Morbidity and mortality conference
Morbidity and mortality (M&M) conferences are traditional, recurring conferences held by medical services at academic medical centers, most large private medical and surgical practices, and other medical centers. Their use in psychiatric medicine is less evident. Death, deterioration and complications may be unavoidable in some patients due to underlying disease processes. However they may also be associated with errors or omissions in patient care. M&M conferences involve the analysis of adverse outcomes in patient care, through peer review. The objectives of a well-run M&M conference are to identify adverse outcomes associated with medical error, to modify behavior and judgment based on previous experiences, and to prevent repetition of errors leading to complications. Conferences are non-punitive and focus on the goal of improved patient care. The proceedings are generally kept confidential by law. M&M conferences occur with regular frequency, often weekly, biweekly or monthly, and highlight recent cases and identify areas of improvement for clinicians involved in the case. They are particularly important for identifying systems issues (e.g., outdated policies, changes in patient identification procedures, arithmetic errors, etc.) which affect patient care.
The results of a survey that endeavored to study the relevance and traits of morbidity and mortality conferences (M&MCs) in the spring of 1998 indicate that 90% of U.S. internal medicine training programs hold M&MCs. The majority of these conferences occur on a monthly basis, where an assigned leader reviews certain select cases that had unpredicted consequences or a suspected medical error. It was also reported that two-thirds of the hospitals use the M&MCs as a means to fulfill their administrative requirements for quality assurance. 
Morbidity and Mortality conferences have long been part of the practice of medicine, having originated in the early 1900s with Ernest Codman at Massachusetts General Hospital in Boston. He lost his staff privileges there after suggesting the evaluating of surgeon competence.
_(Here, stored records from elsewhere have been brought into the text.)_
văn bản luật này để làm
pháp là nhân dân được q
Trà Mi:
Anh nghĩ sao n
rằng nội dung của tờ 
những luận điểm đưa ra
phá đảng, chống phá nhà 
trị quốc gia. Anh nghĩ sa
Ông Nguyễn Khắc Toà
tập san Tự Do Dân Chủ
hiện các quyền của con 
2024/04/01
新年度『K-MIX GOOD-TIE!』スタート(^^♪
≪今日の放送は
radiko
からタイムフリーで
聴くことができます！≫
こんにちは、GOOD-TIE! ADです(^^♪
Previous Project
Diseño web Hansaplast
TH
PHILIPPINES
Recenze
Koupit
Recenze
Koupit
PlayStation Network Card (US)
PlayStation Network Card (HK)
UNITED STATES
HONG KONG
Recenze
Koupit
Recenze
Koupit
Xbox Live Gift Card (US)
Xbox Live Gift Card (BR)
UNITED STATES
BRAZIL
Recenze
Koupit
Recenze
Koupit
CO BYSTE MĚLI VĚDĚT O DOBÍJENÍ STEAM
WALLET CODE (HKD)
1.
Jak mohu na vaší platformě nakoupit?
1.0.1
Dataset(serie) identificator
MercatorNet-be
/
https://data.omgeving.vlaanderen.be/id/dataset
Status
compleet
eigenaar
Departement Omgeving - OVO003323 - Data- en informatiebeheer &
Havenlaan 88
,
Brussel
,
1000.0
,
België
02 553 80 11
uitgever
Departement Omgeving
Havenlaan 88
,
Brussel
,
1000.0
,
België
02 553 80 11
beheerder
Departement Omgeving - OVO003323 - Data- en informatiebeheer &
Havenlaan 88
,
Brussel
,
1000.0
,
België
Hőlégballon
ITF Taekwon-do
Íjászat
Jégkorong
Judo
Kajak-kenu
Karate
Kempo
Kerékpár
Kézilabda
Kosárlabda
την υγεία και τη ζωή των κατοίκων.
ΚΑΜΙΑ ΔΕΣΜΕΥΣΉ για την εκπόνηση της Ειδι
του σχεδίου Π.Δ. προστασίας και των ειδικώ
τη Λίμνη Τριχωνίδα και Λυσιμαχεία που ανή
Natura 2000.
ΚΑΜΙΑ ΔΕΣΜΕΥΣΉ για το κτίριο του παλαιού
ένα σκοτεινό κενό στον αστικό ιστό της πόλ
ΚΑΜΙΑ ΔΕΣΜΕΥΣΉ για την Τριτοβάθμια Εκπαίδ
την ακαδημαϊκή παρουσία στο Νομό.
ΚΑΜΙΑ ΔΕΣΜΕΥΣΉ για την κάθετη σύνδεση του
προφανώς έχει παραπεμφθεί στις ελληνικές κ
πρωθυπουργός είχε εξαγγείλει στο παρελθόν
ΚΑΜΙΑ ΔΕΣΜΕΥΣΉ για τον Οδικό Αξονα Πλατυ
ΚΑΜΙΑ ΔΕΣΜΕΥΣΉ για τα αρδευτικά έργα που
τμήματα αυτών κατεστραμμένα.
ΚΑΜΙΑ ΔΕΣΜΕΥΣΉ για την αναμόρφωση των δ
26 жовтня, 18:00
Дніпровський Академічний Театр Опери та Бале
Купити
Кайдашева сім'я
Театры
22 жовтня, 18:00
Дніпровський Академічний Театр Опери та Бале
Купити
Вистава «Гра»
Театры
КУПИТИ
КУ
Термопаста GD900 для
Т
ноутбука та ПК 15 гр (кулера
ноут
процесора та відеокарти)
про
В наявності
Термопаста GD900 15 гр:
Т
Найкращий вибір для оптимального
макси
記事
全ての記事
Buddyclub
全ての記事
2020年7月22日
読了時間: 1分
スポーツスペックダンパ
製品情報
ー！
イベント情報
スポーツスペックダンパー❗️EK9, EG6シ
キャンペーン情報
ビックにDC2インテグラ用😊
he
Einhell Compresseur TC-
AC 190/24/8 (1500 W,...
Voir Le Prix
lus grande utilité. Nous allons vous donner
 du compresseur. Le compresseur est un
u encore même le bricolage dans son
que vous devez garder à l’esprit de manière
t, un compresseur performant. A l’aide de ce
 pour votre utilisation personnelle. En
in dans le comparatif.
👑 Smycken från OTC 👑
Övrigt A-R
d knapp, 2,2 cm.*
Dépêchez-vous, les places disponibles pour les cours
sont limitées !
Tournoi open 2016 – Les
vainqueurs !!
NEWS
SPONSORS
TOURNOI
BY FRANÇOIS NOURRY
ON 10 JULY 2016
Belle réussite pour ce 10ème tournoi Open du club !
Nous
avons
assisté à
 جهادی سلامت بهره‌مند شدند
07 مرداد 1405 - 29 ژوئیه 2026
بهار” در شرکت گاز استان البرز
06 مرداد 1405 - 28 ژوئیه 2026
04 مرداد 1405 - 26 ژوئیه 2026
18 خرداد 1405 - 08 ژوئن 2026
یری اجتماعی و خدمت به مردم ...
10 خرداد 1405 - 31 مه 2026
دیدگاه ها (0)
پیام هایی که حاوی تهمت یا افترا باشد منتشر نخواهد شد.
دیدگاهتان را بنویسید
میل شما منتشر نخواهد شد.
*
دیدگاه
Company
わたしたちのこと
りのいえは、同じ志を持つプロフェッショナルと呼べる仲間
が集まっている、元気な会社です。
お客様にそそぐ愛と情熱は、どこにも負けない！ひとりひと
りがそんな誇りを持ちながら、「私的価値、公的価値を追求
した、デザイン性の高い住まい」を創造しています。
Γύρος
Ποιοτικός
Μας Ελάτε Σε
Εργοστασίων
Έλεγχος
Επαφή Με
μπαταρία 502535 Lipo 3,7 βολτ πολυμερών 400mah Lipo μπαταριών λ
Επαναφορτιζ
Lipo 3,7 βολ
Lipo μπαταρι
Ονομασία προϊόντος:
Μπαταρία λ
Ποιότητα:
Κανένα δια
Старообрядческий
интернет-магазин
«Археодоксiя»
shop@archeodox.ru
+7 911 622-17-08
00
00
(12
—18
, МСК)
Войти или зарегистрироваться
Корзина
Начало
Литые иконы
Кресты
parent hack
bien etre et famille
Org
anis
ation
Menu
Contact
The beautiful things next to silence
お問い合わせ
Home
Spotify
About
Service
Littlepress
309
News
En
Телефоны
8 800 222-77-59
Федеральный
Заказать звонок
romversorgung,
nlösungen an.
Codman's ideas contributed to the standardization of hospital practices — including a case report system that ascribed responsibility for adverse outcomes — by the American College of Surgeons in 1916. As the medical profession evolved, physicians grew accustomed to discussing their errors at mortality conferences, where autopsy findings were presented, and in published case reports. By 1983, the ACGME began requiring that accredited residency programs conduct a weekly review of all complications and deaths.